Now as I said, I've known Greg for a good while and I've seen him play many times. I love his inventiveness, the fact that he will go out of his way to make something that could sound very derivative different. I also love his songwriting. And to tell you truth, I wasn't sure how good a fit these guys together were. Ian, after all, sounds very old-timey, especially acoustic.
But it was a good fit, a great fit at times, and Greg did manage to sound different and yet fit stylistically most of the time (there were a few odd passages, a little too "out there" for trad blues, but I put that down mostly on very little rehearsing...) Great as Greg sounded though, and not meaning any disrespect to him, Ian was the man that night.
Ian blew me away. And made me understand, retrospectively, why most of the modern blues bores me, and why these old guys on scratchy records can sometimes get me close to tears. Fire. This man has fire. He's not playing the music. He is the music, he's radiating the music. I don't know how to describe it exactly, but I imagine this is the kind of magnetic fascination that some of these old blues guys exerted on their audience, and a little of that carried over on these scratchy records.
Ian and Greg were playing about half-covers and half originals, but it didn't matter. Ones felt just as true, as real as the others. Ian, when he plays, lives the music he's playing. What he's singing is him, there's no distance at all between him as a musician and the music he's playing.
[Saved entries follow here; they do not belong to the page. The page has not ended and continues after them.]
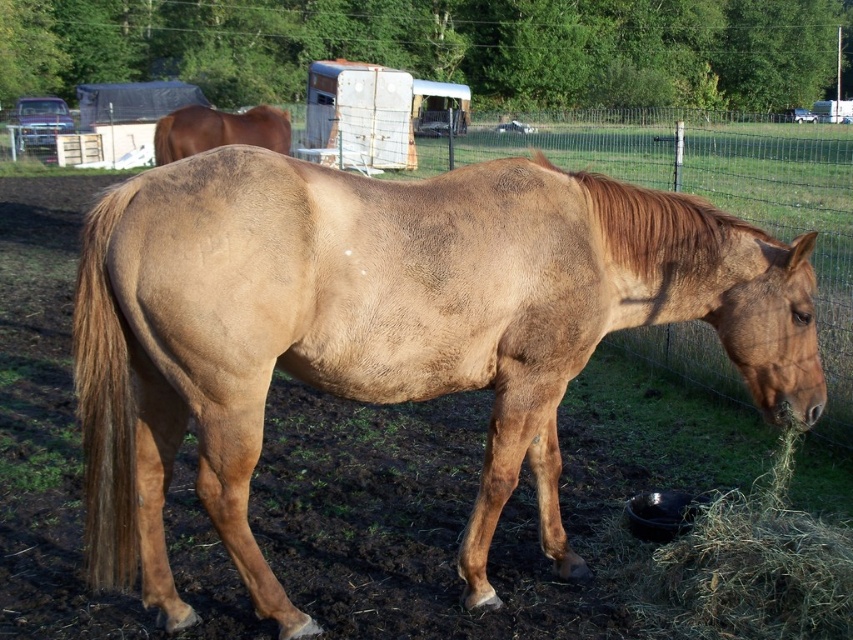
Can you confirm if green straw at lower right is positioned to the right of brown matte horse at upper left?

Correct, you'll find green straw at lower right to the right of brown matte horse at upper left.

Based on the photo, between green straw at lower right and brown matte horse at upper left, which one has more height?

Standing taller between the two is brown matte horse at upper left.

Which is in front, point (734, 593) or point (251, 140)?

Point (734, 593) is in front.

Locate an element on the screen. green straw at lower right is located at coordinates (750, 557).

Measure the distance between brown matte horse at center and green straw at lower right.

34.90 inches

Between point (485, 525) and point (782, 440), which one is positioned in front?

Point (485, 525) is in front.

Locate an element on the screen. brown matte horse at center is located at coordinates (387, 328).

Is brown matte horse at center to the right of brown matte horse at upper left from the viewer's perspective?

Yes, brown matte horse at center is to the right of brown matte horse at upper left.

Describe the element at coordinates (387, 328) in the screenshot. I see `brown matte horse at center` at that location.

Which is behind, point (471, 600) or point (213, 124)?

Point (213, 124)

You are a GUI agent. You are given a task and a screenshot of the screen. Output one action in this format:
    pyautogui.click(x=<x>, y=<y>)
    Task: Click on the brown matte horse at center
    This screenshot has height=640, width=853.
    Given the screenshot: What is the action you would take?
    pyautogui.click(x=387, y=328)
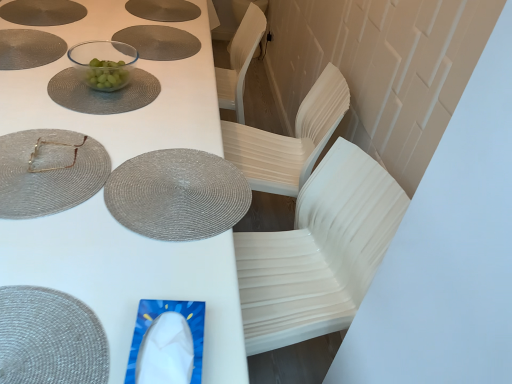
Identify the location of free space in front of silver textured placemat at center, which is counted as the 3th tableware, starting from the top. (142, 266).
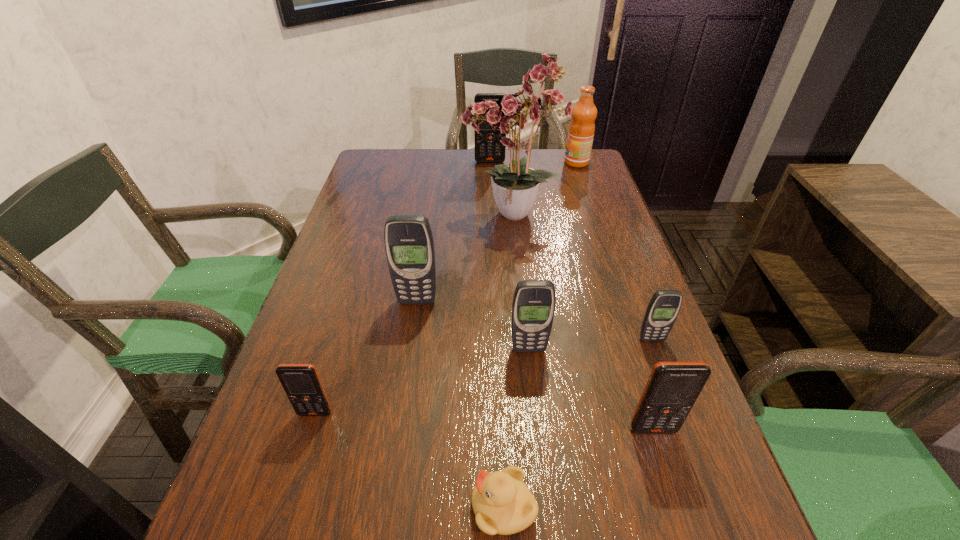
This screenshot has height=540, width=960. What are the coordinates of `the tallest object` in the screenshot? It's located at (515, 187).

Where is `the seventh nearest object`? The width and height of the screenshot is (960, 540). the seventh nearest object is located at coordinates (515, 187).

Locate an element on the screen. fruit juice is located at coordinates (580, 136).

You are a GUI agent. You are given a task and a screenshot of the screen. Output one action in this format:
    pyautogui.click(x=<x>, y=<y>)
    Task: Click on the farthest orange cellular telephone
    
    Given the screenshot: What is the action you would take?
    pyautogui.click(x=485, y=147)

The image size is (960, 540). Identify the location of the biggest orange cellular telephone. (485, 147).

Where is `the second cellular telephone from left to right`? the second cellular telephone from left to right is located at coordinates (409, 245).

Where is `the leftmost gray cellular telephone`? The height and width of the screenshot is (540, 960). the leftmost gray cellular telephone is located at coordinates (409, 245).

Locate an element on the screen. This screenshot has height=540, width=960. the second smallest gray cellular telephone is located at coordinates (533, 308).

Find the location of a particular element. The image size is (960, 540). the fourth nearest object is located at coordinates (533, 308).

At what (x,y) coordinates should I click in order to perform the action: click on the nearest cellular telephone. Please return your answer as a coordinate pair (x, y). The height and width of the screenshot is (540, 960). Looking at the image, I should click on (672, 389).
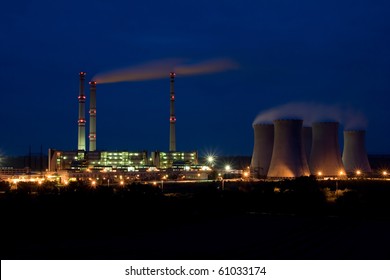
Where is `green lights`? The height and width of the screenshot is (280, 390). green lights is located at coordinates (114, 158).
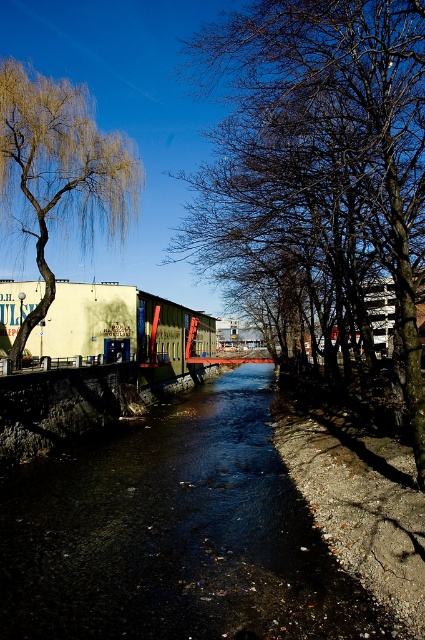
You are a photographer planning to capture the canal scene. You want to ensure both the black smooth water at center and the golden textured willow at upper left are clearly visible in your shot. Based on their spatial relationship, which object should you prioritize framing first to ensure it doesn

The golden textured willow at upper left occupies more space than the black smooth water at center, so you should prioritize framing the golden textured willow at upper left first to ensure it is fully captured in the shot.

You are an urban planner assessing the canal area. You need to determine which tree structure occupies more space in the scene. Which one is larger between the bare branches at center and the golden textured willow at upper left?

The bare branches at center is bigger than the golden textured willow at upper left, so the bare branches at center occupies more space in the scene.

You are standing at the edge of the canal and want to reach the bare branches at center. Which direction should you walk to get closer to them?

The bare branches at center are located at point coordinates, so you should walk towards the center of the canal to reach them.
I think it's inevitable that the vast majority of people who play blues these days are dissociated
from the material they play, not just because of experience but because music has become a performance. Musicians are performers. And that's as true of guys not making a decent living out of playing blues as it is of American Idol alumni. This is what the business is about.
But it's not how Ian plays and sings. He plays and sings as if there was no audience. Don't get me wrong, I'm not saying he's distanced from the audience or arrogant or anything. Quite the contrary. But you get the feeling that he plays with such intensity because this is him, not because the audience is there.
Quite stunning. I strongly encourage you to check out his new album Swagger and if you want a taste of what Saturday night sounded like, you can always check a recent MMM that featured his song Mortal Coil Shuffle.
And if you're very patient, you can sift through the 108 photos of the show (95 of which were taken by my 7 year old son) here.
Oh, and to top the day, my son loved it.